— start —
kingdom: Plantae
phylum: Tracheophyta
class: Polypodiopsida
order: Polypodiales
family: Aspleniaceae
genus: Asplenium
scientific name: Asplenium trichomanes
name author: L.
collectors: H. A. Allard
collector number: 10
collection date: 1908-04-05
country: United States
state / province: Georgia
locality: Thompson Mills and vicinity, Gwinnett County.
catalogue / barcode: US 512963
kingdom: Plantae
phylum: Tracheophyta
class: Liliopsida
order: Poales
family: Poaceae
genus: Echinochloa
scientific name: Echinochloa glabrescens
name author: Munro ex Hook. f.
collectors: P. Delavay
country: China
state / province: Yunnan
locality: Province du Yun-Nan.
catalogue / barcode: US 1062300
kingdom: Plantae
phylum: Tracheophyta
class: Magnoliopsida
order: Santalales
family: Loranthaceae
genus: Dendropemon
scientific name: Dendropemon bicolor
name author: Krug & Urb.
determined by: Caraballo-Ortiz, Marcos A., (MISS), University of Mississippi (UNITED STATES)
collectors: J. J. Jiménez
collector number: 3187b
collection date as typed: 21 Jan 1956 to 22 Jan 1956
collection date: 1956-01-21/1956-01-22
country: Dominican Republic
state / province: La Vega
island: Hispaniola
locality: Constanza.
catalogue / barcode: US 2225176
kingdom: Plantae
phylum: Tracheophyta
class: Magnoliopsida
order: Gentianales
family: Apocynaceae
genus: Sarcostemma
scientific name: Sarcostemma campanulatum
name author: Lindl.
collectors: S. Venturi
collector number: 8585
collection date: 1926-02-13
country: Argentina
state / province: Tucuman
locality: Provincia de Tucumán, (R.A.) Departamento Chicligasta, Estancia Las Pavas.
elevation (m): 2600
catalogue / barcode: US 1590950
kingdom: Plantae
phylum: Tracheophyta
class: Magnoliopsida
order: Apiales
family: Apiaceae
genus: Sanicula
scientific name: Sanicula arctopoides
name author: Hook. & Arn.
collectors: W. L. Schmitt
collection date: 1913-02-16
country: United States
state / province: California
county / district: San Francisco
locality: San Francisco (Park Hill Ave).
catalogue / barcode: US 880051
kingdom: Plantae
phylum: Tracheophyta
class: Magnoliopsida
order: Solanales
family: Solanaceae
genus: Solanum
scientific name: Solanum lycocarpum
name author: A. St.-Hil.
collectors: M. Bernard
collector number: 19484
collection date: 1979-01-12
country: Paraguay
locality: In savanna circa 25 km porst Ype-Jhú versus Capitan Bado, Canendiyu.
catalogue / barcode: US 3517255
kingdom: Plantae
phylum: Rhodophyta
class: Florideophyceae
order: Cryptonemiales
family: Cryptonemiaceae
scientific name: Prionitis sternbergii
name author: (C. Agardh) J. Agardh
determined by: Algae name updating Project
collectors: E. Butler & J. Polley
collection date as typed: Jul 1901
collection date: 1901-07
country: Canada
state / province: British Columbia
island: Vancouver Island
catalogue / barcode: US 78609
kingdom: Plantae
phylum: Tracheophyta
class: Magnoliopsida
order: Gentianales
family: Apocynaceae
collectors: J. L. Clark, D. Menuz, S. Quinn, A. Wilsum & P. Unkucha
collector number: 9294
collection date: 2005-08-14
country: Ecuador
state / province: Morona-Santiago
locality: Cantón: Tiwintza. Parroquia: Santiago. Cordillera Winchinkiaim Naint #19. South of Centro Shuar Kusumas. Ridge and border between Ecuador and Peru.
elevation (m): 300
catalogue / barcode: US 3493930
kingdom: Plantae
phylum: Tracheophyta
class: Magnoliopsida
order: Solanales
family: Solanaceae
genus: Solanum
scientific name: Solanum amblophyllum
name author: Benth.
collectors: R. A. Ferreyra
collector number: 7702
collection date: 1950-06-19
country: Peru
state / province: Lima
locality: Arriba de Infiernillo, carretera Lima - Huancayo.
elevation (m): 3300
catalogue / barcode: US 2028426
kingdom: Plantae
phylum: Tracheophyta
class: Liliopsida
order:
— end —
*Your goal:* Print the lines of the entries above exactly as they appear, starting at the line that contains "family: Cryptonemiaceae" and ending at the line that contains "country: Canada", both included.

*Finished answer:*
family: Cryptonemiaceae
scientific name: Prionitis sternbergii
name author: (C. Agardh) J. Agardh
determined by: Algae name updating Project
collectors: E. Butler & J. Polley
collection date as typed: Jul 1901
collection date: 1901-07
country: Canada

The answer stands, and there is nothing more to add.